(What you should do)
Rewrite the passage on petition titles, beginning at the words "Short Titles Are" and stopping after "be tremendously effective.", with "research" changed to "study".

Segment Start: Passage

This is even more pronounced in a Canadian petition involving the killing of a deer. Using the term fawn (which specifically refers to a very young dear, a child) goes beyond simply being accurate—it ventures into the territory of evoking deeper human sympathy than might be brought out simply by calling the animal a “deer.” Moreover, the somewhat redundant use of “with a police cruiser,” given we already know the offender is a police officer, restates the point that this wasn’t just any individual. Police cruisers are symbols of authority in society, and including it as a key detail here serves to reinforce the seriousness of the transgression that took place.

In medium-length titles, there’s often a single additional detail that skillfully adds a world of context to the line. Oftentimes, these come in the form of prepositional phrases that are highly evocative to a potential supporter—they address domestic animals “in extreme cold,” contrast the grandeur of the rain forest with “cheap palm oil,” or use personification of the entire planet, describing Earth as it “chokes on plastic.” 

In many cases, these details are deft and dramatic, vividly painting a scene in a single phrase. By adding a highly descriptive detail, these titles deliver dynamic micro-stories designed to inspire both interest and action in a reader who may just be casually scrolling a page.


Short Titles Are Still Tremendously Effective

Of course, the majority of titles on Change.org are short, and with good reason. While our research showed that keeping things brief in a title should not be a hard and fast rule, it can still be tremendously effective. 

Other aspects of our work delved into the importance of first words in titles, and nowhere is this more apparent than in short, direct petition titles. Nearly all of these titles begin with an action verb, and the ones that don’t all have other immediately identifiable nouns that evoke the interest of the reader. For example, the petition Nipsey Hussle Square launched almost immediately after the murder of the rapper and community activist, and it achieved victory in less than two weeks.

Segment End: Passage
Segment Start: Entries provided

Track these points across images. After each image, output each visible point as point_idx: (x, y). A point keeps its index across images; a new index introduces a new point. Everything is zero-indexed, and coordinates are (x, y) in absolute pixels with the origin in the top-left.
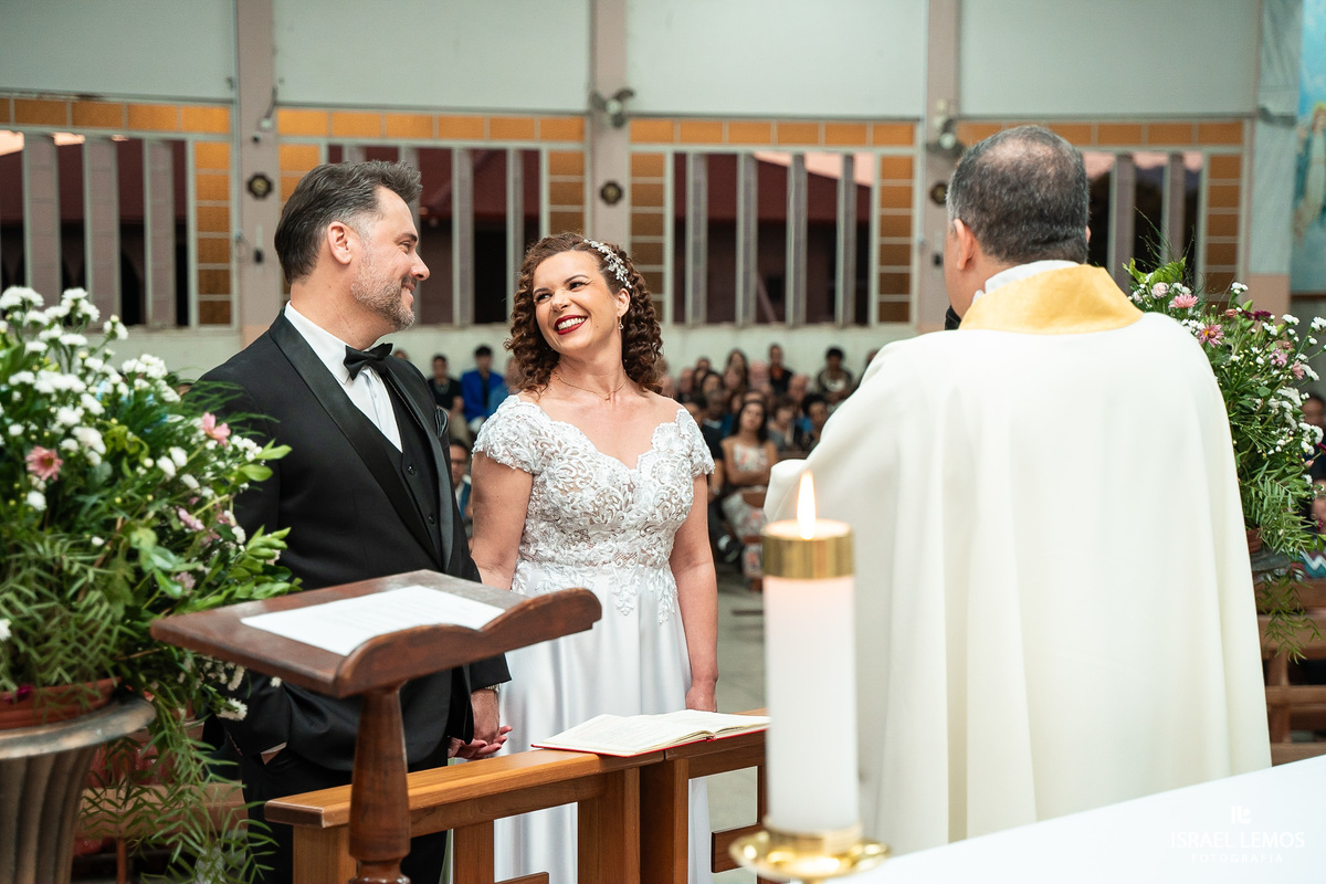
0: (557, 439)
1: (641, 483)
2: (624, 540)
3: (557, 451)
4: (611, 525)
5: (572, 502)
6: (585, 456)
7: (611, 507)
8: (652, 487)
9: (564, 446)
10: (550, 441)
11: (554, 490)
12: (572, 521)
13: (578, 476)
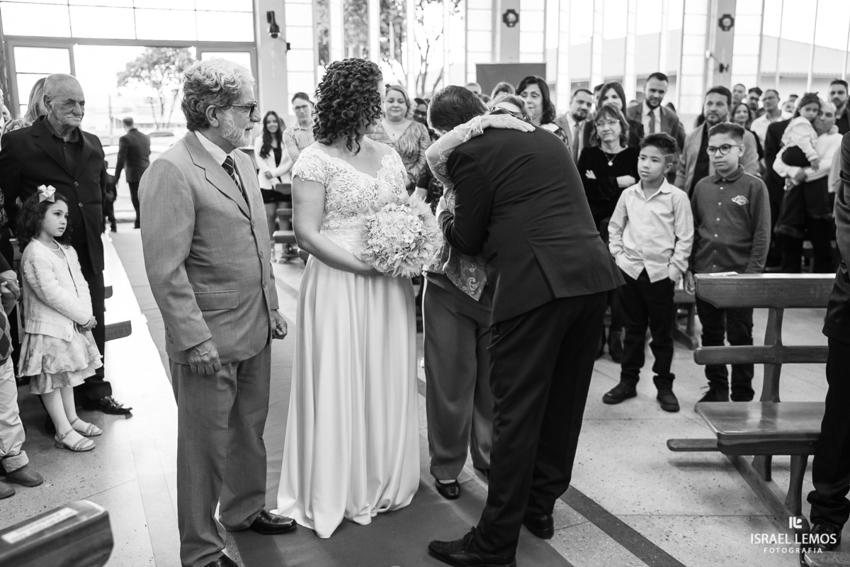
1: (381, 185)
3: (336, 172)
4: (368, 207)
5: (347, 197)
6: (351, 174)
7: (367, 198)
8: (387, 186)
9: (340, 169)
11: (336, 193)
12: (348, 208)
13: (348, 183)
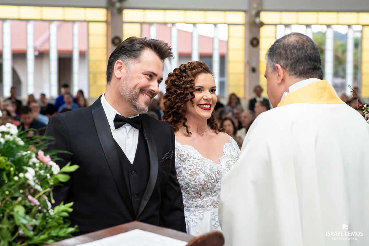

Segment End: Entries provided

(Reply to the exercise)
Short Titles Are Still Tremendously Effective

Of course, the majority of titles on Change.org are short, and with good reason. While our study showed that keeping things brief in a title should not be a hard and fast rule, it can still be tremendously effective.